Sunday, July 26, 2009


Now the President has invited the Professor and the Policeman to the White House for a beer.

Looks like their taking him up on it.

Meanwhile, back in Cambridge, Mass., every cop and his cousin is dismissing and dissing the Pres for his outrageous nerve at calling their fellow officer stupid.

No doubt the Republican and the Fox News screamers and radio talkers are having the best time they've ever had.


W can be sure that Dr. Gates was loud and noisy and arrogant and uncooperative when the police stopped him from breaking into his own house.

We can also be sure that the Sgt. Crowley took the usual cop stance - equally arrogant and righteous and demanding.

Neither man worked very hard at defusing a silly and ridiculous moment that could have easily ended differently.

"Please show me something that identifies you with this property, Sir."

And Obama didn't help by wandering into an already sensitive incident with the word "stupid" at the ready. Which he has admitted.

But you know what?

All of this, including Obama's off the cuff, not very wise, honesty has brought focus and attention to a central problem in American public life - racial profiling.

Both Obama and Henry Louis Gates have had the experience. As have millions of black Americans.

When I hear the police high on their righteous horses in this story, I can only feel, "Methinks the lady doth protest too much."


I was sitting at a sidewalk cafe. Imagine! A difficult job, yes...

A tent walked by.

A beige stiff and starched draped tent.

Only a slit for the eyes.

A woman's eyes, I had to guess.

I do have a brain. And that brain not only offers the power of reason, it is all the repository of much stored information.

So, later, after my initial shock and horror and disgust wore off, I was able to put my book down on the table and think about how people have a right to practice their religion, I guess...

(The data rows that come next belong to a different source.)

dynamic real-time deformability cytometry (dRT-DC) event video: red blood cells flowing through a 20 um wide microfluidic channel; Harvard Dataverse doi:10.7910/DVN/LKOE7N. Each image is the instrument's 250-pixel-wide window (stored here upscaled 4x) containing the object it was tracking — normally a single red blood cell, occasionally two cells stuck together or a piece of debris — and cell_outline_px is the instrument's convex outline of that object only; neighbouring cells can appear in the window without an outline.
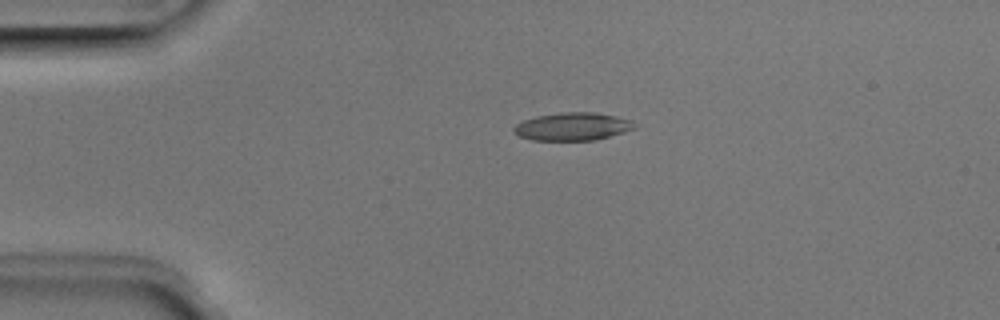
{"species": "Egyptian fruit bat (a non-hibernating species)", "species_latin": "Rousettus aegyptiacus", "temperature_condition": "room temperature", "stored_images_in_passage": 2, "camera_frame_rate_fps": 3000, "um_per_image_px": 0.085, "animal": {"sex": "male"}, "frame": {"image": 1, "passage_image": 1, "time_ms": 0.0, "image_size_px": [1000, 320], "cell_outline_px": [[636, 128], [624, 132], [596, 140], [532, 140], [520, 136], [512, 132], [512, 128], [516, 124], [524, 120], [536, 116], [564, 112], [592, 112], [616, 116], [632, 120]], "centroid_in_image_um": [48.66, 10.76], "position_along_channel_um": 36.3, "area_um2": 19.59}}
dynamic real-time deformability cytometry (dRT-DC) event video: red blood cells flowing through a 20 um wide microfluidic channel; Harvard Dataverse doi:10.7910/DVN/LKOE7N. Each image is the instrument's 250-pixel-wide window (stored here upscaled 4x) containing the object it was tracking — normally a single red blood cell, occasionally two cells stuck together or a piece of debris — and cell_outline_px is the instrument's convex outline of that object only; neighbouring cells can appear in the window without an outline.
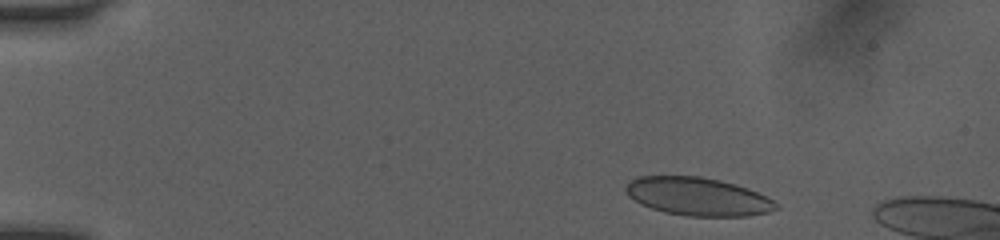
{"species": "human", "species_latin": "Homo sapiens", "temperature_condition": "room temperature", "stored_images_in_passage": 47, "camera_frame_rate_fps": 3000, "um_per_image_px": 0.085, "donor": {"sex": "female"}, "frame": {"image": 1, "passage_image": 4, "time_ms": 1.0, "image_size_px": [1000, 240], "cell_outline_px": [[780, 208], [768, 212], [744, 216], [688, 216], [664, 212], [640, 204], [628, 196], [624, 188], [632, 180], [640, 176], [700, 176], [720, 180], [748, 188], [772, 200]], "centroid_in_image_um": [59.29, 16.71], "position_along_channel_um": 25.7, "area_um2": 33.18}}
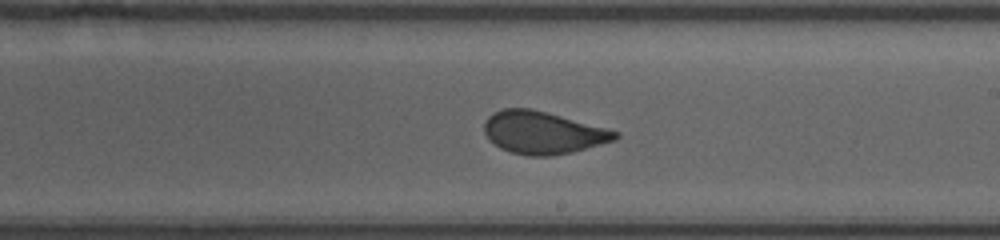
{"frame": {"image": 2, "passage_image": 27, "time_ms": 8.667, "image_size_px": [1000, 240], "cell_outline_px": [[620, 136], [616, 140], [572, 152], [552, 156], [528, 156], [512, 152], [500, 148], [488, 140], [484, 132], [484, 120], [492, 112], [504, 108], [532, 108], [608, 128], [620, 132]], "centroid_in_image_um": [46.14, 11.27], "position_along_channel_um": 242.9, "area_um2": 32.77}}
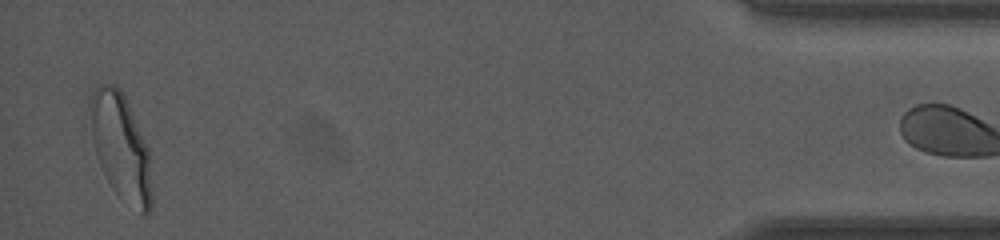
{"frame": {"image": 3, "passage_image": 46, "time_ms": 15.0, "image_size_px": [1000, 240], "cell_outline_px": [[152, 208], [144, 216], [108, 180], [100, 164], [96, 152], [92, 136], [88, 104], [88, 100], [96, 84], [116, 84], [124, 96], [148, 148], [152, 196]], "centroid_in_image_um": [10.25, 12.39], "position_along_channel_um": 424.9, "area_um2": 37.11}}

But there is no question that my gut reaction was shock and horror and disgust and a deep anger about subjecting women to the roles and rituals that define them as chattels.

It is also the right and privilege and yes, even duty, of people who immigrate to Canada to maintain their homeland virtues while adopting to what likes to think of itself as a modern democracy.

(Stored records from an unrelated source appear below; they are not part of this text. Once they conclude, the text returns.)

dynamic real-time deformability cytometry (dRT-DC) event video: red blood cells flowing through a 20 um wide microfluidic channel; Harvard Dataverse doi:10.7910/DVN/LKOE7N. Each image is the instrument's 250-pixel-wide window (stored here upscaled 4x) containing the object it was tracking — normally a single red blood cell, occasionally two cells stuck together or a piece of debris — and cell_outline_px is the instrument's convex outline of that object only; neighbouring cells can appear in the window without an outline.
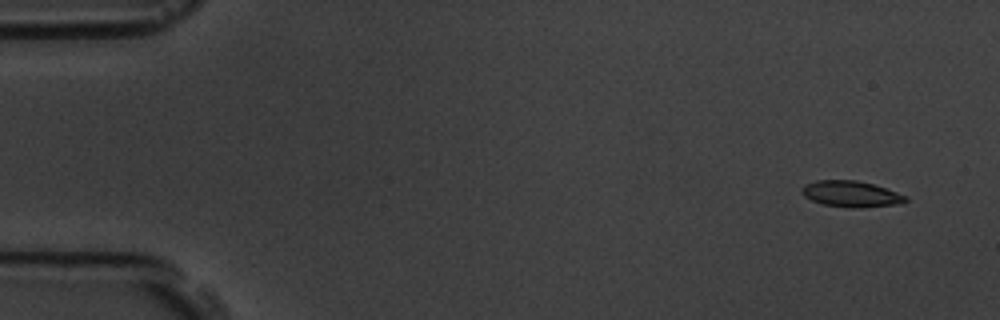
{"species": "common noctule bat (a hibernating species)", "species_latin": "Nyctalus noctula", "temperature_condition": "room temperature", "stored_images_in_passage": 6, "camera_frame_rate_fps": 3000, "um_per_image_px": 0.085, "animal": {"sex": "male", "body_mass_g": 19.5, "forearm_length_mm": 54.6}, "frame": {"image": 1, "passage_image": 1, "time_ms": 0.0, "image_size_px": [1000, 320], "cell_outline_px": [[908, 200], [904, 204], [860, 208], [848, 208], [824, 204], [812, 200], [804, 196], [800, 192], [800, 188], [804, 184], [816, 180], [856, 180], [872, 184], [908, 196]], "centroid_in_image_um": [72.35, 16.49], "position_along_channel_um": 12.7, "area_um2": 16.01}}
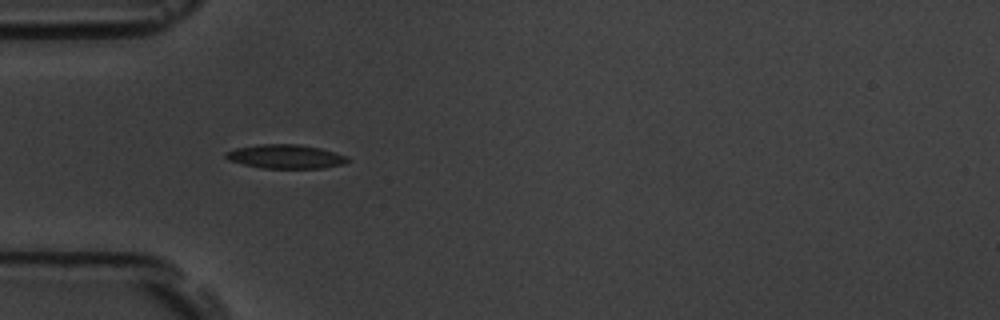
{"frame": {"image": 2, "passage_image": 5, "time_ms": 4.667, "image_size_px": [1000, 320], "cell_outline_px": [[352, 160], [344, 164], [324, 168], [264, 168], [244, 164], [228, 160], [224, 156], [224, 152], [236, 148], [260, 144], [300, 144], [320, 148], [348, 156]], "centroid_in_image_um": [24.31, 13.3], "position_along_channel_um": 60.7, "area_um2": 17.11}}
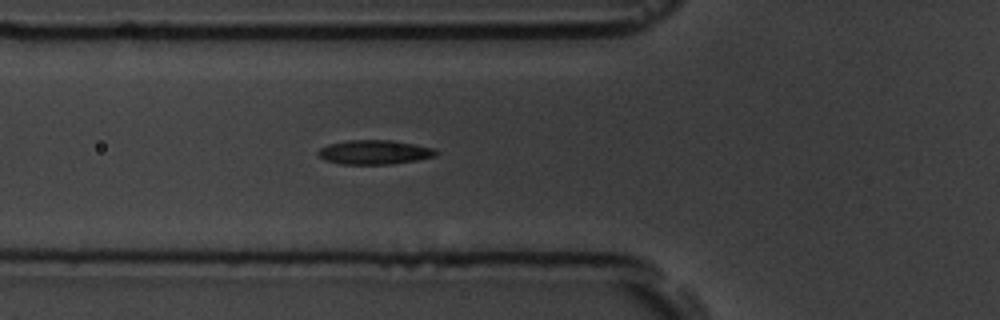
{"frame": {"image": 3, "passage_image": 6, "time_ms": 5.667, "image_size_px": [1000, 320], "cell_outline_px": [[440, 152], [436, 156], [416, 160], [392, 164], [340, 164], [324, 160], [316, 152], [320, 148], [328, 144], [348, 140], [392, 140], [436, 148]], "centroid_in_image_um": [31.85, 12.93], "position_along_channel_um": 94.0, "area_um2": 16.82}}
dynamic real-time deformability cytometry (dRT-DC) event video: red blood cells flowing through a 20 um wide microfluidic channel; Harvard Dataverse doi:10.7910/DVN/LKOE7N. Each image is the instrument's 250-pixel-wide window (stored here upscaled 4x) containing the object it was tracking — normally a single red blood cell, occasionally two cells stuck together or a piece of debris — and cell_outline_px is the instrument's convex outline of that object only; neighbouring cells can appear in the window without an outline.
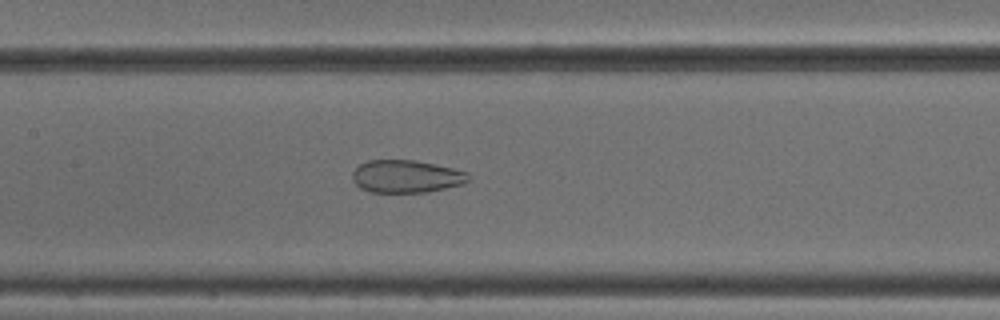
{"species": "common noctule bat (a hibernating species)", "species_latin": "Nyctalus noctula", "temperature_condition": "cold", "stored_images_in_passage": 52, "camera_frame_rate_fps": 3000, "um_per_image_px": 0.085, "animal": {"sex": "male", "body_mass_g": 18.8}, "frame": {"image": 1, "passage_image": 25, "time_ms": 8.0, "image_size_px": [1000, 320], "cell_outline_px": [[468, 180], [464, 184], [428, 192], [368, 192], [360, 188], [352, 180], [352, 172], [360, 164], [368, 160], [412, 160], [452, 168], [468, 172]], "centroid_in_image_um": [34.5, 15.0], "position_along_channel_um": 172.9, "area_um2": 22.02}}
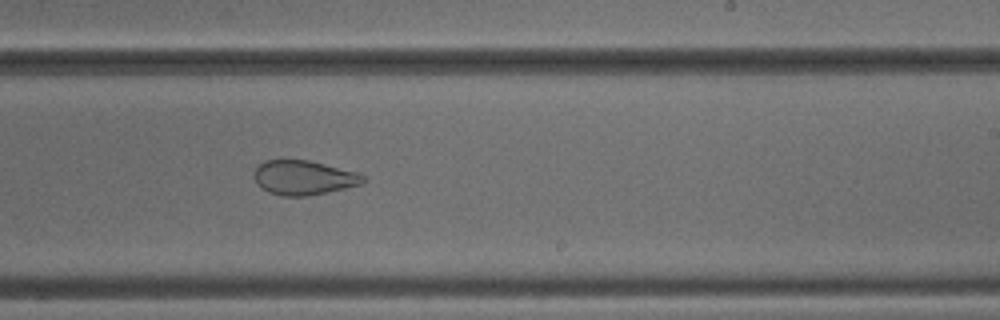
{"frame": {"image": 2, "passage_image": 32, "time_ms": 10.333, "image_size_px": [1000, 320], "cell_outline_px": [[368, 180], [360, 184], [344, 188], [308, 196], [284, 196], [268, 192], [256, 184], [256, 168], [264, 160], [308, 160], [356, 172], [364, 176]], "centroid_in_image_um": [25.82, 15.1], "position_along_channel_um": 263.2, "area_um2": 21.56}}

My family did just that. Coming from Russia at the turn of the last Century, we spoke English on the street, mostly Yiddish in the house, went to both public schools and synagogue and somehow straddled the old and the new, making subtle shifts and compromises of one kind or another as we went along. Canadians, but Jews. Jews and Canadians. Nowhere did we identify ourselves as "Russian-Jewish Canadians." Who knew from hyphens?

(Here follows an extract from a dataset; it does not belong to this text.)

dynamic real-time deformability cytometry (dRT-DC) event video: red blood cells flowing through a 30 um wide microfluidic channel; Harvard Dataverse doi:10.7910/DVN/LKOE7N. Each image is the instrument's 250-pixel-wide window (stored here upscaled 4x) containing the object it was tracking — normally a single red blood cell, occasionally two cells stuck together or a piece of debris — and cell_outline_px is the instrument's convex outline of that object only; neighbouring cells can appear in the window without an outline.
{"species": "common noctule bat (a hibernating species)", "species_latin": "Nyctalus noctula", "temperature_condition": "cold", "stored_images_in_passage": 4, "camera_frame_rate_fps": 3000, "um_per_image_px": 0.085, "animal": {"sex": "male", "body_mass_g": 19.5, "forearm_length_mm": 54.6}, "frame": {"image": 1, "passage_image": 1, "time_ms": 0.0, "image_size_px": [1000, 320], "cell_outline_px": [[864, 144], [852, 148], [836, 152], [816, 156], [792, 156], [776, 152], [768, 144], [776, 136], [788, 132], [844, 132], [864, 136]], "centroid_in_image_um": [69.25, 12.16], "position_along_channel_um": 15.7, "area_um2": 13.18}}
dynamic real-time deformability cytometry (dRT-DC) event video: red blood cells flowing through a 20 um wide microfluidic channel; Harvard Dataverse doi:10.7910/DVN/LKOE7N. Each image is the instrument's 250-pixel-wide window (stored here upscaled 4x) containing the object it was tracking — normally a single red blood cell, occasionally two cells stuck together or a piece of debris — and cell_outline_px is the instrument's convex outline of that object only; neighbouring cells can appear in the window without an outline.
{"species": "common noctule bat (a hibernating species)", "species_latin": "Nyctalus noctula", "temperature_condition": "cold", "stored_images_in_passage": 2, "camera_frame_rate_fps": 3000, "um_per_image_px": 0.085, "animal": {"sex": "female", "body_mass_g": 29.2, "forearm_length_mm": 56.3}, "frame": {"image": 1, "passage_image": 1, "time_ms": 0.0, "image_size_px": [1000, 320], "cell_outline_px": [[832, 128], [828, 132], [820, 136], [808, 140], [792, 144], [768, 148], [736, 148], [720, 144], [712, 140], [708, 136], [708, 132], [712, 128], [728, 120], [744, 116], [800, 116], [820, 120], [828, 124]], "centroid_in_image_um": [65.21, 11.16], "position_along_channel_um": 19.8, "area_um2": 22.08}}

All of this has come to mind now that the mother, father and brother of a family in Kingston have been charged with the murder of three of their daughters and their "auntie," who it turns out is actually the first barren wife of the accused father.

The more you read about this case - and it is in all your newspapers and websites - and the more you realize that there is a very strong chance that this is about ancient religious beliefs and practices, the more you ask yourself about our immigration processes.

Do we really ask anything of anyone? Do we point out that killing your daughter because she is dating some drip about whom you don't approve just isn't a "go" in this neck of the woods. That no young women would get past the age of 14 if we succumbed to these sentiments and rationalized dreadful behaviour with holy writ?

I suppose people have the right to sail down Broadway on a hot summer day disguised as a drifting tent or anything else they fancy.

But that doesn't mean I have to like it.